TRIBUNNEWS.COM – Pasukan Israel menguasai Jalur Gaza di perbatasan Rafah dengan Mesir pada Selasa (5/7/2024), lapor Associated Press.
Menurut tentara Israel (IDF), Brigade 401 memasuki penyeberangan Rafah pada Selasa pagi, mengambil “kontrol operasional” di penyeberangan perbatasan utama.
Rekaman yang dirilis militer Israel menunjukkan bendera Israel berkibar dari tank-tank yang mengambil alih area penyeberangan.
IDF juga melakukan serangkaian serangan dan pemboman di Rafah semalam.
Serangan tersebut menewaskan sedikitnya 23 warga Palestina, termasuk setidaknya 6 wanita dan 5 anak-anak, menurut catatan rumah sakit yang dilihat oleh The Associated Press.
Persimpangan Rafah merupakan jalur utama bantuan kemanusiaan untuk masuk ke Jalur Gaza dan merupakan pintu keluar bagi mereka yang mungkin mengungsi ke Mesir.
Penyeberangan Rafah dan Kerem Shalom, pintu masuk bantuan lainnya, telah ditutup setidaknya selama dua hari terakhir. Seorang jurnalis berdiri dengan mikrofon saat ambulans Palestina dari Kementerian Kesehatan melewati gerbang untuk memasuki perbatasan Rafah di Jalur Gaza selatan sebelum menyeberang ke Mesir pada 1 November 2023 (AFP/MOHAMMED ABED)
Meskipun pintu masuk yang lebih kecil masih beroperasi, penutupan penyeberangan Rafah dapat mengganggu pengiriman makanan, obat-obatan dan pasokan lain yang menjaga kelangsungan hidup penduduk Gaza.
Wael Abu Omar, juru bicara Otoritas Penyeberangan Palestina, mengakui bahwa pasukan Israel merebut penyeberangan tersebut dan menutup sementara fasilitas tersebut.
Abu Omar mengatakan serangan tersebut menargetkan daerah sekitarnya sejak Senin.
Mesir sebelumnya telah memperingatkan bahwa setiap perebutan Rafah – yang merupakan bagian dari zona perbatasan demiliterisasi – atau serangan yang memaksa warga Palestina melarikan diri ke Mesir, akan mengancam perjanjian damai tahun 1979 dengan Israel yang merupakan kunci keamanan regional. Negosiasi gencatan senjata tanpa batas
Sementara itu, perundingan gencatan senjata dengan Hamas masih berjalan seimbang.

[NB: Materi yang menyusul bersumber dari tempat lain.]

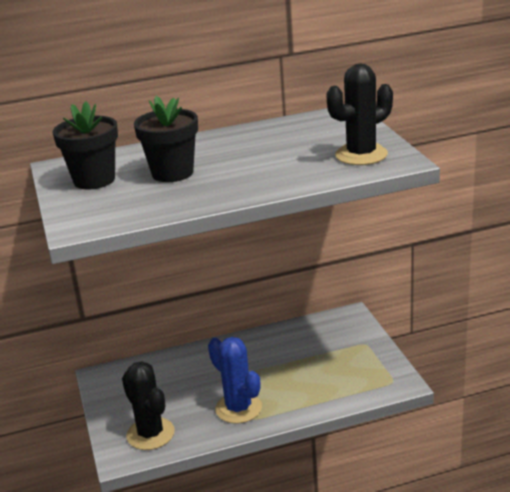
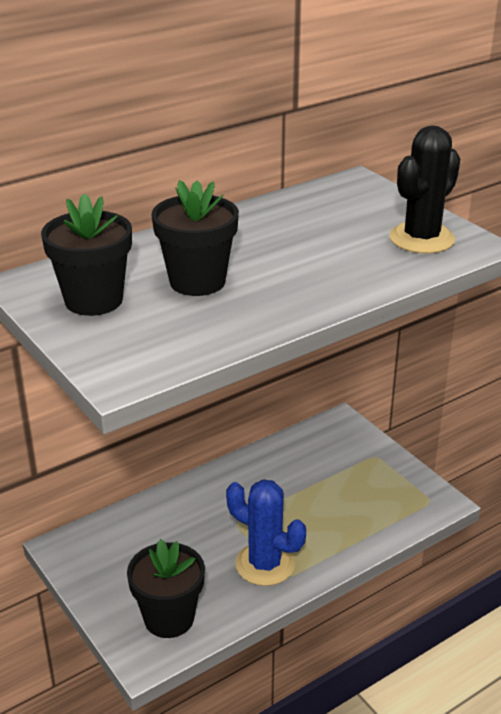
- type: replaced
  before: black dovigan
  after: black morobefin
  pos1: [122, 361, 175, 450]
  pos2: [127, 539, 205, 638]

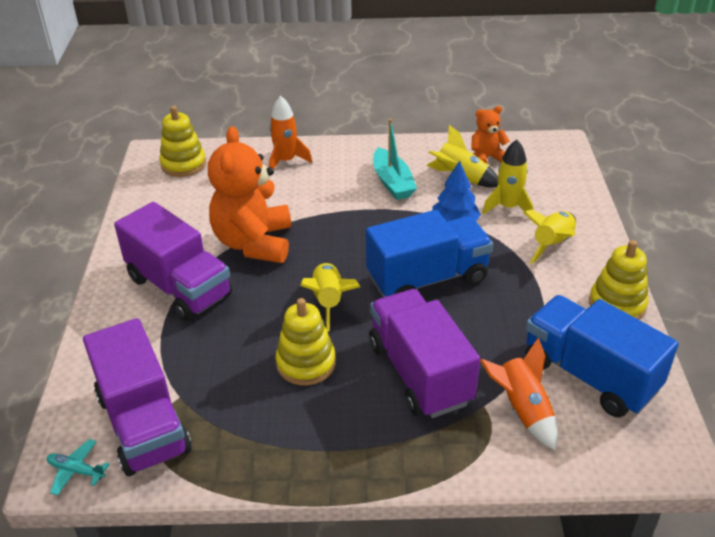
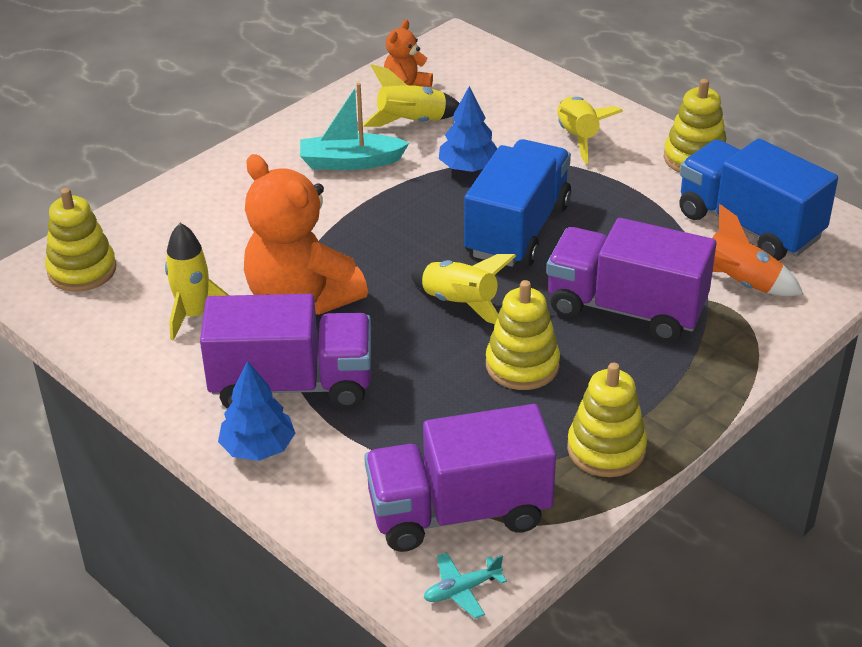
- type: turned
  before: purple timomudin
  pos1: [83, 318, 192, 476]
  pos2: [364, 404, 556, 552]
  turn: 150
- type: removed
  before: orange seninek
  pos1: [269, 96, 312, 169]
- type: turned
  before: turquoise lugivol
  pos1: [373, 119, 417, 200]
  pos2: [300, 83, 409, 170]
  turn: 150
- type: moved
  before: yellow seninek
  pos1: [482, 139, 533, 214]
  pos2: [165, 223, 230, 341]
- type: turned
  before: blue timomudin
  pos1: [525, 295, 679, 418]
  pos2: [679, 138, 838, 261]
  turn: 45
- type: added
  after: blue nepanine
  pos2: [218, 361, 295, 461]
- type: added
  after: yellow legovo
  pos2: [567, 363, 647, 477]

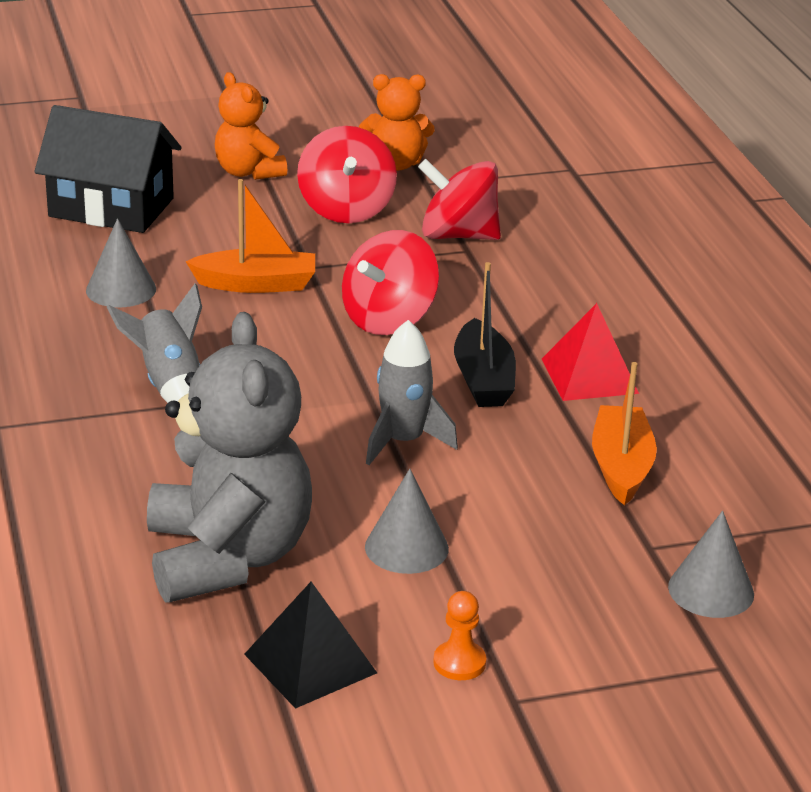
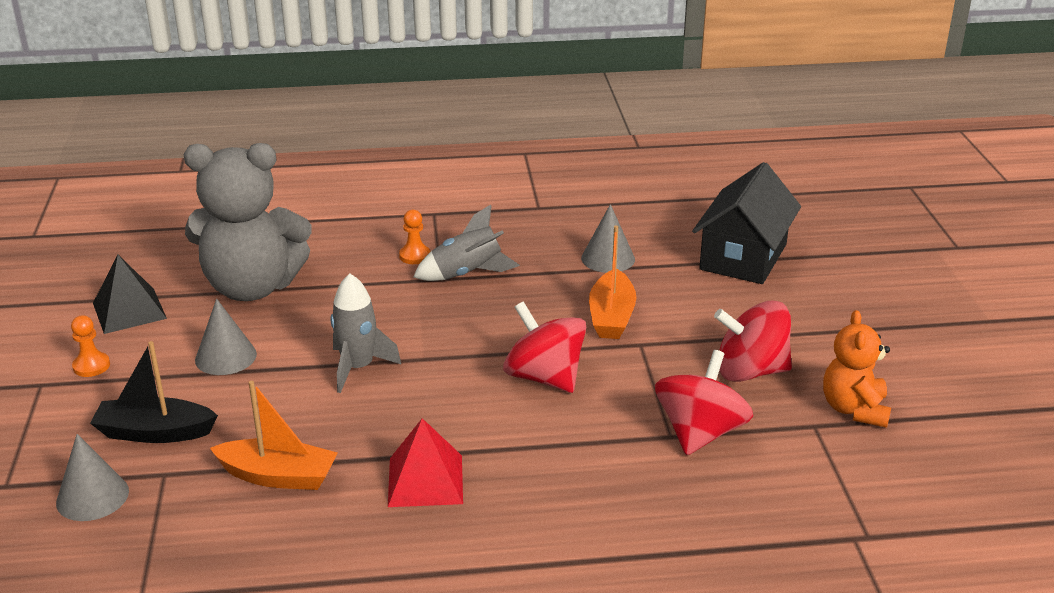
- type: removed
  before: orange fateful
  pos1: [215, 72, 287, 180]
- type: moved
  before: black lugivol
  pos1: [454, 262, 516, 407]
  pos2: [90, 341, 218, 443]
- type: added
  after: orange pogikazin
  pos2: [399, 210, 430, 264]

Pada Senin (6/5/2024), Hamas menyatakan menerima proposal gencatan senjata yang dimediasi Mesir-Qatar.
Namun Israel menegaskan kesepakatan itu tidak memenuhi tuntutan intinya.
Namun pihaknya sudah mengindikasikan akan mengirimkan delegasi ke Mesir untuk melanjutkan perundingan.
Seorang pejabat Mesir dan diplomat Barat mengatakan rancangan proposal yang diterima Hamas hanya mengalami sedikit perubahan dari versi yang sebelumnya diajukan Amerika Serikat dan disetujui Israel.
Perubahan tersebut dilakukan setelah berkonsultasi dengan pimpinan CIA William Burns, yang menyetujui rancangan tersebut sebelum mengirimkannya ke Hamas.
Gedung Putih mengatakan Burns membahas tanggapan Hamas dengan pejabat Israel dan regional lainnya.
Menurut salinan yang dirilis oleh Hamas setelah menerimanya, proposal tersebut menguraikan pembebasan sandera secara bertahap bersamaan dengan penarikan bertahap pasukan Israel dari seluruh Jalur Gaza dan diakhiri dengan “ketenangan yang berkelanjutan.”
“Ketenangan yang berkelanjutan” didefinisikan sebagai penghentian permanen aksi militer dan permusuhan Israel.
Pada fase pertama gencatan senjata 42 hari, Hamas akan membebaskan 33 sandera – termasuk wanita, anak-anak, orang tua dan orang sakit – dengan imbalan pembebasan ratusan warga Palestina di penjara Israel, dan beberapa pasukan Israel akan mundur dari Gaza.
Kedua belah pihak belum merundingkan persyaratan tahap berikutnya, di mana warga sipil dan tentara yang tersisa akan dibebaskan ketika pasukan Israel menarik diri dari wilayah Gaza.
Hamas menuntut diakhirinya perang dan penarikan total pasukan Israel sebagai imbalan atas pembebasan semua sandera.
Di depan umum, para pemimpin Israel telah berulang kali menolak usulan tersebut, dan bersumpah untuk melanjutkan serangan mereka sampai Hamas hancur.